Passage given >>
______

One of my most painful memories in business was the four days I survived a New York State Department of Labor audit of my employees (that would be one, me.) Talk about butt-twisting agony. With that in mind, I’ve been very conservative about how I designate Independent Contractors at Social Media Today. This issue has never been more important, as businesses become more virtual and task-driven.
We've invited David Branch from IC Simplifyto join a webinar next week on this topic. We’ll also have a panel member from the federal Department of Labor and from the National Federation of Business. And we’ll have a very knowledgeable attorney on board, or own, who has graciously agreed not to bill for his advice. David has provided the following overview.
Please join us next week if you have more questions, or just need another shoulder to cry on.
Most small businesses would agree that the use of independent contractors seems like the better choice to hiring full-time employees, especially in the very early stages of the business. They open access to a pool of highly specialized skills on an “as needed” basis, permitting you the operation flexibility while decreasing long-term obligations. But the biggest draw is that they come without the costly FICA, federal and state taxes, unemployment insurance, workers comp, and a variety of benefits usually bestowed to employees. Sounds like the perfect arrangement right?
While the use of Independent Contractors may appear to be the perfect arrangement it is not without its pitfalls and risks. Governing laws, tax codes and other ordinances are complex and rapidly becoming more challenging than ever.

______

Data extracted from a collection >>
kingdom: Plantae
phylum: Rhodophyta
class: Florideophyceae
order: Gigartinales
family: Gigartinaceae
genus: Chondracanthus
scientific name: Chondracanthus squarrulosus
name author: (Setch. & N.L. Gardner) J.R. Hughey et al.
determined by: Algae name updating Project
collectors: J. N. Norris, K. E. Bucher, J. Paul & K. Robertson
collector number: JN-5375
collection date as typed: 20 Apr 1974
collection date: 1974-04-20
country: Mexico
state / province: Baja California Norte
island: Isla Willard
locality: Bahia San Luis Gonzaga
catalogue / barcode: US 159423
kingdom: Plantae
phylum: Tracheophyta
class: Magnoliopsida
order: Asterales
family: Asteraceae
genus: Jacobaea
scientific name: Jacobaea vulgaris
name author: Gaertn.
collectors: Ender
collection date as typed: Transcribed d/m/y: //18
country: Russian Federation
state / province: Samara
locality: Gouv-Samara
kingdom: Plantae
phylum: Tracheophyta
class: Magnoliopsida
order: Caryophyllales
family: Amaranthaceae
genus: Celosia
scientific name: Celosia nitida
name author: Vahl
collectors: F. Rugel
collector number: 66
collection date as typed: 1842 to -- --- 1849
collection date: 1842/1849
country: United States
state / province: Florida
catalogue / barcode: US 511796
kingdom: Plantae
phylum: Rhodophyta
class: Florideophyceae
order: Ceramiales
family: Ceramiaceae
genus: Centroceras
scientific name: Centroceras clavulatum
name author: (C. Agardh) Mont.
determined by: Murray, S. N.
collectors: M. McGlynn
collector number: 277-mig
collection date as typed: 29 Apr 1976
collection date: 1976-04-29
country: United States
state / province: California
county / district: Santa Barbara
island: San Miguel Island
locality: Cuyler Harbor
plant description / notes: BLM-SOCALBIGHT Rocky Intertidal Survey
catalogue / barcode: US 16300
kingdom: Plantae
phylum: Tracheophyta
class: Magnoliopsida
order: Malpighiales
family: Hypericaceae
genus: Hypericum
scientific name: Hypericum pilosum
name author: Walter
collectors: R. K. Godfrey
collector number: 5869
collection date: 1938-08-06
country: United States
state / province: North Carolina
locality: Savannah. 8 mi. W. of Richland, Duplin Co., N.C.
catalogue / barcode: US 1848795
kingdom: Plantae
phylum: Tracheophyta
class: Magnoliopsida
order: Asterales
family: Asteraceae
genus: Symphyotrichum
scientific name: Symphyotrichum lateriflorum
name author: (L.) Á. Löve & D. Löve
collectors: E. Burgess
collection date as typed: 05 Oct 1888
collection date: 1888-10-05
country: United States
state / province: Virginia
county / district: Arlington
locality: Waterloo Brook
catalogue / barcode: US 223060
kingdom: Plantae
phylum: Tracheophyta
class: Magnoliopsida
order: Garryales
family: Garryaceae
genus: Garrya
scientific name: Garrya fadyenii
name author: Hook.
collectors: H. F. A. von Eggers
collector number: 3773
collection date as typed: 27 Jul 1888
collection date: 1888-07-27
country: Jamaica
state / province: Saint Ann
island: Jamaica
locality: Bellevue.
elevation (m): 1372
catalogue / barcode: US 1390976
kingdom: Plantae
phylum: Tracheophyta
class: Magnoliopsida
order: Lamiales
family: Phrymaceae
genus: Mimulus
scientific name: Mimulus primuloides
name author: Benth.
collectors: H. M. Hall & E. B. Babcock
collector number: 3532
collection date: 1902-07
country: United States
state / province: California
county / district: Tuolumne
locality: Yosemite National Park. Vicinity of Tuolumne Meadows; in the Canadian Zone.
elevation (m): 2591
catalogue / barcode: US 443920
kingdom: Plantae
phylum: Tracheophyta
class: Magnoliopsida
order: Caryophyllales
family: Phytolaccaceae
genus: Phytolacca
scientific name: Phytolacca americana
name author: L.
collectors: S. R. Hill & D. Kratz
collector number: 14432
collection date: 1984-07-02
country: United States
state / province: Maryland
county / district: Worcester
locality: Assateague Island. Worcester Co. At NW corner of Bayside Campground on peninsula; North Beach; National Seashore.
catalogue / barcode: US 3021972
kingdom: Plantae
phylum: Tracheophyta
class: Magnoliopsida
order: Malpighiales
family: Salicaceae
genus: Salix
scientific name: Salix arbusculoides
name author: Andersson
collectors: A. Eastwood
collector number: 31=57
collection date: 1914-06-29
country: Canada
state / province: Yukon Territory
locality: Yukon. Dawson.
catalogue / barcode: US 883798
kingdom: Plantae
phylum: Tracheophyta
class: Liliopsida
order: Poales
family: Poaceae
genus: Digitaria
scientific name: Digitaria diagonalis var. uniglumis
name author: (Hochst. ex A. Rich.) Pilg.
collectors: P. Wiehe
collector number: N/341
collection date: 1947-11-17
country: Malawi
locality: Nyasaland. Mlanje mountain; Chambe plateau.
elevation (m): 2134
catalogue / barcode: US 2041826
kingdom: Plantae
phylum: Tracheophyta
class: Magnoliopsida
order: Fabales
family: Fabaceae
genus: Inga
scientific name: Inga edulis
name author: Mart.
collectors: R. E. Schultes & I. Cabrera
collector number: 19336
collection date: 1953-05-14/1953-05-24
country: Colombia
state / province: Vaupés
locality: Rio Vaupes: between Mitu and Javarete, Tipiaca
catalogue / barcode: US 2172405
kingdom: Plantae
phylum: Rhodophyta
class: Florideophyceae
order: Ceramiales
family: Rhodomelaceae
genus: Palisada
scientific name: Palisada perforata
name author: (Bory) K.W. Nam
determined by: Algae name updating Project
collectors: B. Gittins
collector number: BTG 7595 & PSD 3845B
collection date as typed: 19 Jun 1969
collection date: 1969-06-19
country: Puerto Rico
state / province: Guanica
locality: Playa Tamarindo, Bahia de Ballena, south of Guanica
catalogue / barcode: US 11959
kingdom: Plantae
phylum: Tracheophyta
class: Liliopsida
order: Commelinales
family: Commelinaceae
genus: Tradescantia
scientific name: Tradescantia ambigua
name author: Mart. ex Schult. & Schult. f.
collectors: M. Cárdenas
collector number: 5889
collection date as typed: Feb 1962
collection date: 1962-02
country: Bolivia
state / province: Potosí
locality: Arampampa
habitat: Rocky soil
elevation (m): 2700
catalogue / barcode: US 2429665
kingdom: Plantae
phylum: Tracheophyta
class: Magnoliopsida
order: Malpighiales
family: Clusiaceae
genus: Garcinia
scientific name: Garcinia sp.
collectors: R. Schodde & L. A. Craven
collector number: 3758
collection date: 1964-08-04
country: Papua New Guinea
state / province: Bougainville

______

Written request 1 >> Set down everything in the passage on independent contractors from "While the use" down to "challenging than ever.".
Written request 2 >> In the passage on independent contractors, how long did the New York State Department of Labor audit last?
Written request 3 >> Write what comes next in the passage on independent contractors, starting after its last sentence.

Exercise output 1 >>
While the use of Independent Contractors may appear to be the perfect arrangement it is not without its pitfalls and risks. Governing laws, tax codes and other ordinances are complex and rapidly becoming more challenging than ever.

Exercise output 2 >> Four days.

Exercise output 3 >>
Even attempting to ascertain the proper classification standards by utilizing government supplied “tests” has become increasingly convoluted as criteria increasingly conflict with one another. In addition to the IRS 20 Factors Test, nearly every state has its own laws and means for determining worker status for unemployment and workers comp. If that wasn’t enough the DOL also uses a separate test to ensure ICs aren’t being improperly excluded from FLSA, which by itself has become a hot issue.
It is no wonder that many small businesses have thrown caution to the wind and rolled the dice hoping an audit won’t come their way. But these businesses should understand that misclassification can amount to hundreds of thousands of dollars in fines from the IRS, $25,000 from certain state agencies, and exposure to lawsuits for back wages, overtime, benefits, civil penalties and attorneys’ fees. While no one can accurately predict the likelihood of an audit, it is important to understand that it isn’t completely random.
So what is a small business to do? Well attempting a full understanding of the guidelines is beyond the scope of this article; a good place to start would be with the IRS’s 20 Factors and specifically the ones that concentrate on Behavior Control. Most IC misclassifications are due to this class of factors. What is Behavior Control? It is simply how the employer directs or controls how the worker does the work. Examples would be does the employer tell the contractor:
Also it is important to note that no single factor automatically makes the worker an employee or an IC. Unfortunately the IRS 20 Factors is only a set of guidelines. It is not a definitive guide. To see how these guidelines have been interpreted one needs to look at the IRS Revenue Rulings and case law to understand their relative importance. Thankfully there is a tool that has done that for you. Be sure to check out http://www.icsimplify.com, which has weighted the factors and can give you an idea of the risk of misclassification based on how you are managing the IC.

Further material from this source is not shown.